Does it not feel great, when we let it all out ;-) Shame we can't choose our family!!

Anonymous said...

That kind of suck :-( For you obviously, although you are lucky to have a nice step-mother in law. But for your husband too, his childhood probably wasn't much fun...

She can porter plainte all she wants, I doubt the police will ever listen!

Z said...

I find all that so sad. The relationships that have brought me greatest joy are those I have with my grown-up children and their partners. `if it were something that had come on with age, it could be due to the first signs of Alzheimer's or alcoholism (my paternal grandmother was alcoholic and cruel with it, I'm told) or the bitterness of a disappointing life, but she seems to have been like it always. I'm sorry for your husband, it's hard to accept from a mother. But if it were I, I think I'd cut her out of my life.

Brennig said...

Bloody hell on a bike! I thought my mother was crazy! Actually, she is. Madder than a box of snakes. But your MIL sounds like she's from the same place. I haven't spoken to my mother in 20 years. I like it like that.

Lis of the North said...

@sugar007 Ranting is good for the soul (in moderation)! Hope all well with you?

@Zhu It is tough for my husband indeed. I wish I had a magic wand!
I'm enjoying your photo series ;)

@Z My mum feels the same way, she thinks it is such a shame on a basic human relationships level. It is a bit of a waste of life, I wish she could open her eyes and see that things don't need to be a fight all the time.
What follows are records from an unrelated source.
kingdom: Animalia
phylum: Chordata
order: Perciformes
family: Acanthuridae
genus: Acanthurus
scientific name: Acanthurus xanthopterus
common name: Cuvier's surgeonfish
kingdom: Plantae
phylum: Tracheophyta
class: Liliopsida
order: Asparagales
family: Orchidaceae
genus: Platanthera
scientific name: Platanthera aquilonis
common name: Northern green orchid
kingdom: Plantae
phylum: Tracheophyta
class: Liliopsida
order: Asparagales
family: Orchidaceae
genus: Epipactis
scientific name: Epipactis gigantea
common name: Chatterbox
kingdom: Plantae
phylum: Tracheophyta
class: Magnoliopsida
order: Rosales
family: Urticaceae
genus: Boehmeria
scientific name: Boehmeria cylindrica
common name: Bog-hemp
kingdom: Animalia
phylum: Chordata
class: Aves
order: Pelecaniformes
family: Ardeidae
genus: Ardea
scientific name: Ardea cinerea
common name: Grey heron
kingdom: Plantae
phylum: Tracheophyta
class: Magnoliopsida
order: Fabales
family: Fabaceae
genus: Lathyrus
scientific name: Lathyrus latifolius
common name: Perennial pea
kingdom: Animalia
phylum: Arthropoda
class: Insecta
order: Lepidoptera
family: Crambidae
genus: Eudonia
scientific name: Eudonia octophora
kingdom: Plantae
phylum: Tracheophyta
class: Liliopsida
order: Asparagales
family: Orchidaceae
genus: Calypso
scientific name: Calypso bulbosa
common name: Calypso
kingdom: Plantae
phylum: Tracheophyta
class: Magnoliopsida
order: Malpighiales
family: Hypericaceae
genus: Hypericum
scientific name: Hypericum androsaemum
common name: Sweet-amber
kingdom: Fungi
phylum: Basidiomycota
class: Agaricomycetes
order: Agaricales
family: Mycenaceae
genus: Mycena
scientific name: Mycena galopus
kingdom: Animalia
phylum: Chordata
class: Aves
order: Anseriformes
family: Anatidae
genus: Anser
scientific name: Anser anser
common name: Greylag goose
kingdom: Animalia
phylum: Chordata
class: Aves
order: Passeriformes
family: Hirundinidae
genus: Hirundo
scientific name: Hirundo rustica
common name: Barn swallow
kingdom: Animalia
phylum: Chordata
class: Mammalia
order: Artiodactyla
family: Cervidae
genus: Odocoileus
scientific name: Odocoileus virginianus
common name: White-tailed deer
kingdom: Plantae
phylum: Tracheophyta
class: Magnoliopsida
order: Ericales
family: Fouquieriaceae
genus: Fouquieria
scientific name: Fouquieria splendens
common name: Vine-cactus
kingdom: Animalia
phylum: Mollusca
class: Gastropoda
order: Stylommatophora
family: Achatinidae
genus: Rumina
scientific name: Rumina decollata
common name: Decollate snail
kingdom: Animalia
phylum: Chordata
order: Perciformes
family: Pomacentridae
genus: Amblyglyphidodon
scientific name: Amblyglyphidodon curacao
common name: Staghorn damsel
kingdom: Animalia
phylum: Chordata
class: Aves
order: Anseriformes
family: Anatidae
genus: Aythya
I think the roots are part in her upbringing, part in her feeling life has done wrong by her. But there's no need to take that out on your only child. Ach well!
Sorry to read about Milly, I shed a wee tear. You know you made the right choice for her. x

@Brennig My MIL is as mad Maddie Hatter, the mad, bad, mental madwoman. I tell ya!
I'm sorry about your mother. But some relationships can be so damaging, you're best off without them.